My advice is that you move past the apologies or expectation to be forgiven as a prerequisite to co-parenting. Just let go and move on. It’s very liberating! From this point forward, stop putting any effort into your failed romantic relationship, and instead, focus on nurturing your new relationship as co-parents. 

Don’t require that you like each other before you can co-parent  

Even if you find you are completely at peace over ending your romantic relationship but simply can’t stand this person, there is a path for you two to move forward as cooperative co-parents.  

First, transition the way you think of your relationship with your former partner from personal to more business-like. Second, if your separation was recent, living separately and time will do much to heal old wounds. Give yourselves time to adjust and decompress from the emotional destruction you suffered from the split. 

Third, until you two are in a better place to set emotions aside and communicate constructively, leverage other tools to share information. If you can have a conversation at a distance, talk on the phone or through video.  

If you can’t converse, try communicating in writing over email or text, but be mindful that tone and sentiment could be misinterpreted by either of you. And if these solutions don’t offer the guardrails you need to keep communications safe and respectful, try the communication tools in OurFamilyWizard. 

A man with dark hair and a young girl with dark hair hold video game controllers. They are looking at each other and smiling.

Do apologize for mistakes you made

I know I said above that a parent shouldn’t make getting an apology a prerequisite to co-parenting, but that doesn’t mean you shouldn’t do it if you know you made a mistake. While apologizing will never erase what has already been done, it can go a long way to ease the pain imposed on the other person. And if it means less hostility and more amicable interactions with your co-parent going forward, isn’t it worth it? 

Even if you believe you weren’t in the wrong, you can still acknowledge your former partner’s anguish. This doesn’t mean it is justified or that you agree with it. It just means you’re listening and can see they are in pain.  

Do forgive past misdeeds 

I’m not suggesting you forget whatever awful thing the other person did.

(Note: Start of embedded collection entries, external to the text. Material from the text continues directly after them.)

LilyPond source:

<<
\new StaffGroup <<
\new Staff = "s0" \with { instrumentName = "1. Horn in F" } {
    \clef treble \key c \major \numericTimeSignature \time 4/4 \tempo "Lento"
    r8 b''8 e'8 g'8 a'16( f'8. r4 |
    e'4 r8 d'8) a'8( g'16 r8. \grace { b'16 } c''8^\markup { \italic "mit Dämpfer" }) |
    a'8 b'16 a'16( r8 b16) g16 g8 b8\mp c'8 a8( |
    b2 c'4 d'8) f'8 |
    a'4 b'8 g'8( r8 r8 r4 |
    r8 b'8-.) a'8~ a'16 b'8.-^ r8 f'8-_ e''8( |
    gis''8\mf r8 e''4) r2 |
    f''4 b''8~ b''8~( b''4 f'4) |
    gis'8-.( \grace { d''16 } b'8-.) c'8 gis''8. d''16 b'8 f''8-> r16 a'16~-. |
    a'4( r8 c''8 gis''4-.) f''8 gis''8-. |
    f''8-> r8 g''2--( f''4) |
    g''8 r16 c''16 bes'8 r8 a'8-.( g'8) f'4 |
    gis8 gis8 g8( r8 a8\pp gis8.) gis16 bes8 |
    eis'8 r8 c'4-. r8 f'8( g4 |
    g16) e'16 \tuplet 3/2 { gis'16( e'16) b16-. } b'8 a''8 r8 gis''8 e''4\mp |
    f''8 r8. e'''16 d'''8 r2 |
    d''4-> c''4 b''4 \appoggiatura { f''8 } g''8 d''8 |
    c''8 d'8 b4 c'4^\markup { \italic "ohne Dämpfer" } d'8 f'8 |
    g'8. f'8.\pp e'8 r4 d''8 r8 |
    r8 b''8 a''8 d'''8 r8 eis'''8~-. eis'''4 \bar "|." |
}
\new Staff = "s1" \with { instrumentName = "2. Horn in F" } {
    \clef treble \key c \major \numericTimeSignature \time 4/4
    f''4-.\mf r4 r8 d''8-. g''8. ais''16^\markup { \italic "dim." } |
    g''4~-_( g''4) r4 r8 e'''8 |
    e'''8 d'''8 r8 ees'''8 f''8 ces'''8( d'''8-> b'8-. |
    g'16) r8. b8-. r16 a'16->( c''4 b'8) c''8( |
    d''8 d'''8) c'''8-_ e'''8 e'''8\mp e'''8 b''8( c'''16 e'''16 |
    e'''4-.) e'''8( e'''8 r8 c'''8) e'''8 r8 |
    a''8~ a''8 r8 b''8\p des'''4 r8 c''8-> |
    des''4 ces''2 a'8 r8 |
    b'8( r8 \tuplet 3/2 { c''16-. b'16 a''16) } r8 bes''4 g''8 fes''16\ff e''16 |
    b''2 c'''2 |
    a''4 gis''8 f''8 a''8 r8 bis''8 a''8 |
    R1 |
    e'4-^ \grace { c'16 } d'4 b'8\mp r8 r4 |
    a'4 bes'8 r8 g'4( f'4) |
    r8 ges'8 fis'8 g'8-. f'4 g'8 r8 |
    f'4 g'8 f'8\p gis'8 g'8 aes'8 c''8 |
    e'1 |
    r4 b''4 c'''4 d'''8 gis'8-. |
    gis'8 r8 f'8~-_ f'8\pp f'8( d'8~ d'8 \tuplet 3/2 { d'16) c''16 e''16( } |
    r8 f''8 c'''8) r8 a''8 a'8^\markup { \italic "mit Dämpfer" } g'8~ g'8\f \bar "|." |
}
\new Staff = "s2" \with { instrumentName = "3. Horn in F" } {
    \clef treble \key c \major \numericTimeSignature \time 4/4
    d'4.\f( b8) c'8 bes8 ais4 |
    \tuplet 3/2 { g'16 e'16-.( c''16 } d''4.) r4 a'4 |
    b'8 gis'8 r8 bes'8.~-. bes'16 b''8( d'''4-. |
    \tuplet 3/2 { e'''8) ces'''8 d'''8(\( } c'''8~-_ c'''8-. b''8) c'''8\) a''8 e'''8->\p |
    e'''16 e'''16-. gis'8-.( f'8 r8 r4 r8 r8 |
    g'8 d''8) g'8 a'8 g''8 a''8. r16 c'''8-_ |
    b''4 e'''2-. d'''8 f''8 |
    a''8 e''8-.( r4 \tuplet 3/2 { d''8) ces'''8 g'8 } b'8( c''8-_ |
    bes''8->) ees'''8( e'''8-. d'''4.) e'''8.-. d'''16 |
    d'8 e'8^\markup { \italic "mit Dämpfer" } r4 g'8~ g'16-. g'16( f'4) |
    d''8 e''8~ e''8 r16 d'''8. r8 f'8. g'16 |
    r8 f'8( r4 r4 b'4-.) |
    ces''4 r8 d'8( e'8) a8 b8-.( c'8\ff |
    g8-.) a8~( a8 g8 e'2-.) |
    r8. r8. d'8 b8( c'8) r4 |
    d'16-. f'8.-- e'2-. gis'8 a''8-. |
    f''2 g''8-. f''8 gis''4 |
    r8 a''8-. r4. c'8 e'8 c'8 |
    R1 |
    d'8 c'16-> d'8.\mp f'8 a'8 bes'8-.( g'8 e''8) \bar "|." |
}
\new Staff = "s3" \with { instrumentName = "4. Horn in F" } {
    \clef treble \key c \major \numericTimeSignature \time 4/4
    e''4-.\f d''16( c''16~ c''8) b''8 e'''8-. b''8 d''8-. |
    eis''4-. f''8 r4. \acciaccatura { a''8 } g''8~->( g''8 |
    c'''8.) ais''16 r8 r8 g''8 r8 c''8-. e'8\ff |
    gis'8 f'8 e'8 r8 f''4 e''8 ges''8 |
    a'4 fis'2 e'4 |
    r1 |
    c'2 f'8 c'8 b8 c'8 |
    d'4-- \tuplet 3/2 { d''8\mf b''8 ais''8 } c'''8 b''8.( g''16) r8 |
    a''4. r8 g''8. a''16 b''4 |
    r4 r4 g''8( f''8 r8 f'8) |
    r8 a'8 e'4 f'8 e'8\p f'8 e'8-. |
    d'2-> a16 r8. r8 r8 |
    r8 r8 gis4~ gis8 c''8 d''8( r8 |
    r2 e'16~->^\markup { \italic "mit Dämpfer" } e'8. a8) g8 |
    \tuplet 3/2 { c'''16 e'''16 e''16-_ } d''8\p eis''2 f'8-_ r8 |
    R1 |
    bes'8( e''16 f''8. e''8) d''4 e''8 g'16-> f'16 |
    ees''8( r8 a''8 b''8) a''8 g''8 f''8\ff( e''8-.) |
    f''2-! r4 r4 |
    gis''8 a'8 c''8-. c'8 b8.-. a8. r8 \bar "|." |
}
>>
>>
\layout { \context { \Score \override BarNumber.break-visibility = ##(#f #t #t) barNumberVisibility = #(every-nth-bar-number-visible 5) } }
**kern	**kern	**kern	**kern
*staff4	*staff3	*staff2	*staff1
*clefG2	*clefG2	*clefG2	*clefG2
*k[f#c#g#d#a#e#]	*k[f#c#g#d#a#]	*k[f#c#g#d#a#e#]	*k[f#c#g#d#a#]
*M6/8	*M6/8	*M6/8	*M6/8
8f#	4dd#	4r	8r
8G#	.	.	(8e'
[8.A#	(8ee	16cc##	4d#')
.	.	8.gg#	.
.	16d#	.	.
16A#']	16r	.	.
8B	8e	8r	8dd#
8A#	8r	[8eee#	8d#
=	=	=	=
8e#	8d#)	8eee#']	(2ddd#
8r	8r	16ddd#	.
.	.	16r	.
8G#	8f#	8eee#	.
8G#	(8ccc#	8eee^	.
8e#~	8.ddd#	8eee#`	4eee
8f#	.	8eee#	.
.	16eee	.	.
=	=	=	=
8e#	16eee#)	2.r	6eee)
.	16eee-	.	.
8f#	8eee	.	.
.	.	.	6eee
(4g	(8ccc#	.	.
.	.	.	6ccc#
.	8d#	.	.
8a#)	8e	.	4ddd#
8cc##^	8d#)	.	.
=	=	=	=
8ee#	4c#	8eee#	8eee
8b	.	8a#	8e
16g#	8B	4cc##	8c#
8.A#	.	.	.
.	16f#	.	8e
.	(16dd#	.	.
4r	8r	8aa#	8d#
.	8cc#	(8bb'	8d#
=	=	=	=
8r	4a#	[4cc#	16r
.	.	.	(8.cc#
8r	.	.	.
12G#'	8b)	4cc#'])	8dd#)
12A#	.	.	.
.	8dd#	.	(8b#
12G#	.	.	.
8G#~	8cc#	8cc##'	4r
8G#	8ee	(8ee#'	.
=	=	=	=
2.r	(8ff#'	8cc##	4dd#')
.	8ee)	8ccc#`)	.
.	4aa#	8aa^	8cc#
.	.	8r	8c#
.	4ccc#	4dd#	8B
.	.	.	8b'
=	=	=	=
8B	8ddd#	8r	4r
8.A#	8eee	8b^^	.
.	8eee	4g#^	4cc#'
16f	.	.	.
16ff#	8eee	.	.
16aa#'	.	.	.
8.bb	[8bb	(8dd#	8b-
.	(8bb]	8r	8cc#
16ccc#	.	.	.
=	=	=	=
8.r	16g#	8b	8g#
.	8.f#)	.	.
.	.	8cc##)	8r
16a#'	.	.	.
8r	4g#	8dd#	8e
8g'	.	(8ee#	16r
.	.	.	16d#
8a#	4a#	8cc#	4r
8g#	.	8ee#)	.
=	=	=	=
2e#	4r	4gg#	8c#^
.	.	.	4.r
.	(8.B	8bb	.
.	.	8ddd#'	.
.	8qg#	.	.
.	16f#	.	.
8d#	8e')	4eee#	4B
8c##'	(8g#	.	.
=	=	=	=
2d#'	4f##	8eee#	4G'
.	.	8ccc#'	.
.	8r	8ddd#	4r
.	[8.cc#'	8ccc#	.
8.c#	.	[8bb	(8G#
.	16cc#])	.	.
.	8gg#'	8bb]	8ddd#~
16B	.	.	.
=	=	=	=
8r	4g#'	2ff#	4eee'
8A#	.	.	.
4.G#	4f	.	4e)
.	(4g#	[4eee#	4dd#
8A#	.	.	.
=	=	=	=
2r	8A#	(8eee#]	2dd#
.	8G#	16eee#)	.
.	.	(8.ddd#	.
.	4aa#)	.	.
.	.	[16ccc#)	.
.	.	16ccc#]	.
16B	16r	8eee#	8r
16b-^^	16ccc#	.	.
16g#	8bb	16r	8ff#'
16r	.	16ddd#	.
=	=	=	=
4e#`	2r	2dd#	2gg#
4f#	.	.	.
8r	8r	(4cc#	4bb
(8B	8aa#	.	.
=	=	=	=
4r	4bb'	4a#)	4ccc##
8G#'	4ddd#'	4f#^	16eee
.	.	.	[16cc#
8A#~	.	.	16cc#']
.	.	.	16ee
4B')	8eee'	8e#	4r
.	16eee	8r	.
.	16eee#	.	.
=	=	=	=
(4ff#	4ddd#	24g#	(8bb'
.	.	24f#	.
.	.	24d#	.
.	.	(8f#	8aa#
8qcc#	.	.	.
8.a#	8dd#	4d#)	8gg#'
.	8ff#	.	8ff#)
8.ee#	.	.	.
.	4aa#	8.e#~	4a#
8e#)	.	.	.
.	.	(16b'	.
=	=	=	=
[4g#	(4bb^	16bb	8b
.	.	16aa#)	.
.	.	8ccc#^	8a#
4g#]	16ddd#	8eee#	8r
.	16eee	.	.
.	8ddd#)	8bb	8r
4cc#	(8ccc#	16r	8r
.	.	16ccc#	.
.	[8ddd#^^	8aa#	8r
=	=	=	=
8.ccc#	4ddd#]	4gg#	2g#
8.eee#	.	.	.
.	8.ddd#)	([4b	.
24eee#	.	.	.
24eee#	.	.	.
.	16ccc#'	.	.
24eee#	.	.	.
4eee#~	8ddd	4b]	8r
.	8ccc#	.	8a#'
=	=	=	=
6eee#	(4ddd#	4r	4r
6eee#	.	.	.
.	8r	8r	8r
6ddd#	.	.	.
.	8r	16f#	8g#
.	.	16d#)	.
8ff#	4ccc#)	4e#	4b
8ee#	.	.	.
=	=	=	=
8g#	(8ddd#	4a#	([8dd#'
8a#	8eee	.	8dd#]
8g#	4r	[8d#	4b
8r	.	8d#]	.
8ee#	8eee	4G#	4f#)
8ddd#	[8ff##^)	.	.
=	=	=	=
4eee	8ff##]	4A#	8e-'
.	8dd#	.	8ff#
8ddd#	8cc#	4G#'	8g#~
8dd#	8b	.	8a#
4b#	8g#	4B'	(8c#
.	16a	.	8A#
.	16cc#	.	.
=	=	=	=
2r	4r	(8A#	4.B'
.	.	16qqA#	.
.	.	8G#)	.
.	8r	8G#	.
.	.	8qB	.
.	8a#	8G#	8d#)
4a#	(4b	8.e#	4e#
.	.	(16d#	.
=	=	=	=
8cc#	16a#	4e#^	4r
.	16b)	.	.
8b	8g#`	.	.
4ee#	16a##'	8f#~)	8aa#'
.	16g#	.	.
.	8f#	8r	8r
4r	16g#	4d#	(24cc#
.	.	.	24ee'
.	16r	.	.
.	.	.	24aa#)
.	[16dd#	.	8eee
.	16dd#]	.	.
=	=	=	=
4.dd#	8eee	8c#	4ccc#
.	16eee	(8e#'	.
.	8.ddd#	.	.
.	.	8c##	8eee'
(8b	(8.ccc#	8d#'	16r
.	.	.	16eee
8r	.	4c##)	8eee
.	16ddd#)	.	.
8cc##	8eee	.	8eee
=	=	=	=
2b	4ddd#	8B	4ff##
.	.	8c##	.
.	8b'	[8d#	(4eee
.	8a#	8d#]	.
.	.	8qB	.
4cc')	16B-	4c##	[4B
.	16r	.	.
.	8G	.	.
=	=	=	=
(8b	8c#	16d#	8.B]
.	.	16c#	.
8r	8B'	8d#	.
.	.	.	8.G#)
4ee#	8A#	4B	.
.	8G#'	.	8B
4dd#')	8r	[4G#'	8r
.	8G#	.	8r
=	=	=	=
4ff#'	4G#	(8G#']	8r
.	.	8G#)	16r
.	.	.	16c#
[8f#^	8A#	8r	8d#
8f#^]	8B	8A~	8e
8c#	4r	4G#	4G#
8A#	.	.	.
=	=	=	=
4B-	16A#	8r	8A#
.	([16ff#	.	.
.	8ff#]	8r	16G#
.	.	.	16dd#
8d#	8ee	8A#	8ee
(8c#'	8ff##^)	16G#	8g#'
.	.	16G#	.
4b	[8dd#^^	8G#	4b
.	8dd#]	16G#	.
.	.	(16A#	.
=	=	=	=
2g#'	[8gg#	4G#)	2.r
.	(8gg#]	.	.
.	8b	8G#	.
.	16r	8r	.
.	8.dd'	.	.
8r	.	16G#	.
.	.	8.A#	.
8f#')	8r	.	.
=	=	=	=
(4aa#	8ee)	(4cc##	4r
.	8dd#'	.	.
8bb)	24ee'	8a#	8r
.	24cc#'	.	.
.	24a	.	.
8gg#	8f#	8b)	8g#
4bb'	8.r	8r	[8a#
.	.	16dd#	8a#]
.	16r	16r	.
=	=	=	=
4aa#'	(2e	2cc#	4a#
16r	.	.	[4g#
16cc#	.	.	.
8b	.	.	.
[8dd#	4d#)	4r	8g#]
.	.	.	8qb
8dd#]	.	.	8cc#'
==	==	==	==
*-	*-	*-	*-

Forgiveness never erases the mistake. It just makes it easier to move past it so that two people can focus on whatever comes next. 
And what is this new focus? To be good parents and raise happy, responsible, respectful humans. Even if the other person has not apologized, I would suggest that you forgive them anyway, even if just to yourself. It will free you from the weight of carrying all the residual anger around.  

Do demonstrate collaborative behavior even if your co-parent does not  

Trying to do the right thing when the other person won’t play along can be maddening. At some point, you might consider giving up on the whole idea of co-parenting and concede that you’ll be apologizing to your child for the rest of your life for failing as co-parents. But I implore you to keep going!  

If you’re not sure how to demonstrate collaborative behavior, just focus on treating your co-parent the way you would want to be treated. You may not know how they want to be treated, but you certainly know what you would and wouldn’t want said or written to you. So stick with that.  
After a while, most people find it difficult to continue being mean if you’re always being nice. In my experience what usually happens is the other person begins to reciprocate. They become mindful of their words toward you and release hostility. They focus on being a good parent. And, as a result, you, your co-parent, and your child are likely to find greater peace in your redefined family existence.   

 Are there exceptions to what I suggest here? Absolutely! It may be impossible or even dangerous to co-parent with someone who has abused you or your children, has engaged in criminal behavior, or has a substance abuse problem. Your co-parent will need to resolve these issues before collaborative co-parenting will have a good chance of succeeding. If you are faced with these or similar issues, seek professional help for you and your child, and do what you can to encourage your child’s other parent to also get help.